Overall, the changes in HOME-IR scores were similar to those of FINS. At week 8, HOME-IR of HFS-W and HFS-THB was 0.87 and 0.73 times higher, respectively, than HOME-IR of BD. On the other hand, HOME-IR of HFS-THB was 7.47% lower than that of HFS-W (P < 0.05). At the end of the 15-week study, HOME-IR of BD, HFS-W, and HFS-THB was significantly higher than that at the beginning of this study, which indicated that insulin sensitivity was affected by rat growth. The HOME-IR scores of BD, HFS-M, and HFS-THB at week 15 were approximately 0.83, 2.57, and 1.67 times higher than those at week 0, respectively. The HOME-IR scores of HFS-W and HFS-THB increased more than those of BD. Moreover, at week 15, the HOME-IR scores of HFS-W and HFS-THB were 0.98 and 0.52 times higher than those of BD, respectively. However, the consumption of W-THB improved insulin sensitivity. The HOME-IR scores of HFS-THB were 23.4% lower than those of HFS-W (P < 0.05).
As shown in Table 4, once adjusted for body weight, the fasting insulin differed only at week 15 among the three groups. Further studies are necessary to clarify the relative contributions of weight gain to insulin secretion, insulin sensitivity, and the interaction between them.

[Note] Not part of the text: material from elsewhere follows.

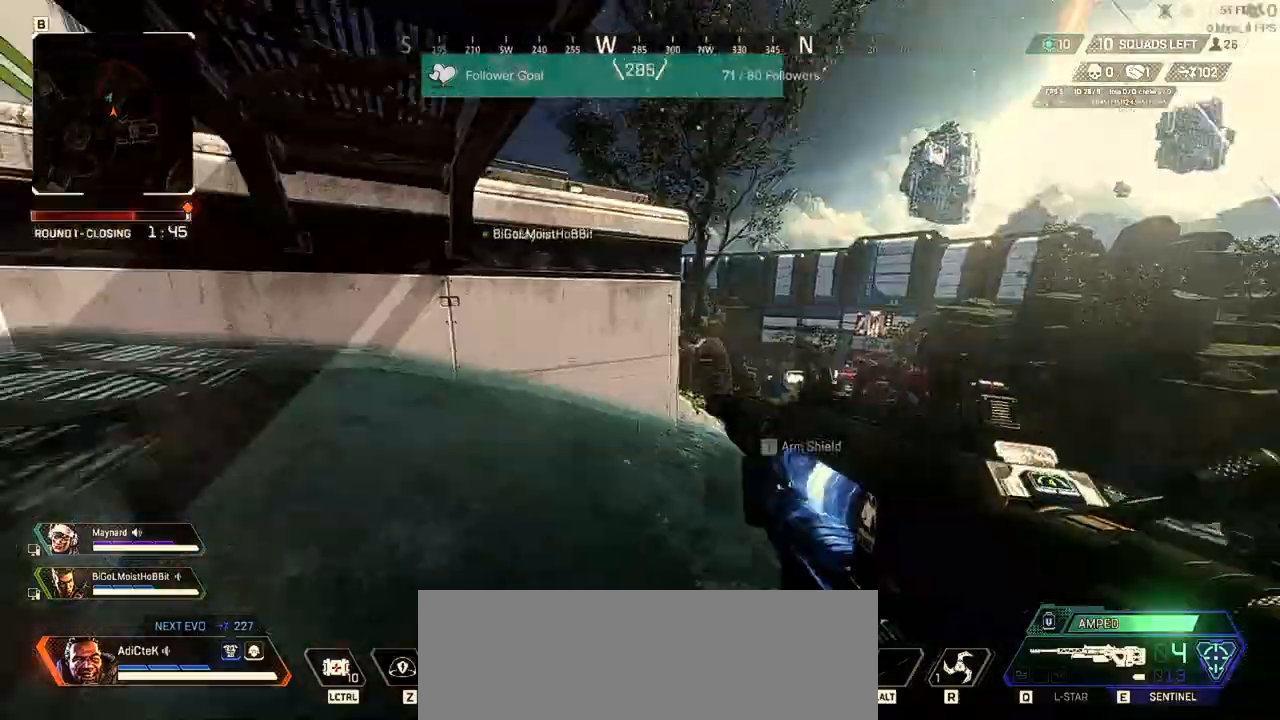
{"keys": ["a", "shift", "w"], "mouse": [], "events": []}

|Table 4. Difference in fasting insulin among three groups after adjustment for body weight at week 15.|
Samples were analyzed using linear regression analyses.
The results of this study revealed that the long-term consumption of W-THB could ameliorate metabolic related syndrome in rats fed high fat and sucrose diets.
Animal models have been used to study metabolic related syndrome in humans; several studies have focused on the effects of whole grains on the pathogenesis of metabolic related syndrome [3,16]. The experimental design of these studies varied considerably contributing to different results. Some studies reported that whole grains improve fasting glucose levels, fasting and acute insulin concentrations, and glucose responses [17,18,19]. However, other studies have failed to show any effect of whole grains on glucose metabolism [20,21]. Additionally, some studies reported decreased total cholesterol, LDL-C, and increased HDL-C from whole grain-rich diets [17,22]. However, Andersson et al.  and Brownlee et al. reported no significant effects of whole grains on lipid levels .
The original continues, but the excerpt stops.